Fox News host: climate scientists should commit suicide
Fox News host Glenn Beck argued yesterday that the world’s climate scientists should commit suicide because they “have so dishonored themselves.” After repeating exaggerated and false smears about the work of the United Nations Intergovernment Panel on Climate Change (IPCC), the international scientific and governmental body tasked with assessing the threat of global warming, Beck said “there’s not enough knives on planet Earth for hara-kiri that should have occured,” referring to the form of ritual suicide used by Japanese samurai:
There’s not enough knives. If this, if the IPCC had been done by Japanese scientists, there’s not enough knives on planet Earth for hara-kiri that should have occurred. I mean, these guys have so dishonored themselves, so dishonored scientists.
Beck’s hateful attack is part of a larger campaign to demonize the thousands of climate scientists involved in the IPCC and discredit their consensus that manmade pollution is destabilizing the global climate.

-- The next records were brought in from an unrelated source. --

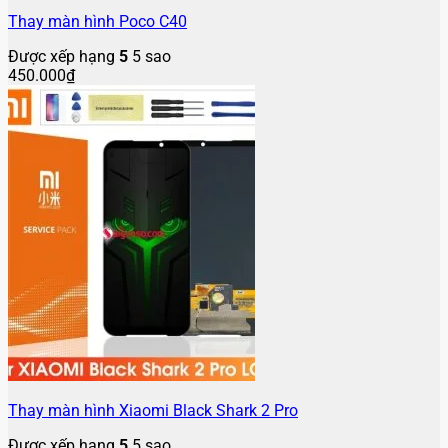
Thay màn hình Poco C40
Được xếp hạng
5
5 sao
450.000
₫
Thay màn hình Xiaomi Black Shark 2 Pro
Được xếp hạng
5
5 sao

Their latest effort paints a wild picture of a global conspiracy to defraud the public, based on a handful of inaccurate or poorly sourced but valid claims buried in the 3,000-page report. Unfortunately, Beck is not the first to tell climate realists to commit suicide. Last year, hate-talk host Rush Limbaugh told New York Times climate reporter Andrew Revkin to “just go kill yourself.”







februari 12th, 2010 at 2:08 am
Global Warming isn’t the opposite of snow.
You know!
februari 12th, 2010 at 2:09 am
Yes, Fox is right!
And the eastern US snowstorms are caused by the Taliban! I am sure they can proof that as well.
februari 12th, 2010 at 2:31 am
Long long time ago when I was young we would have snow and it would be on the ground for weeks. Now it lasts one or two days and then it’s gone.
februari 12th, 2010 at 7:38 am
It maybe winter in the U.S. But here down under, it’s summer.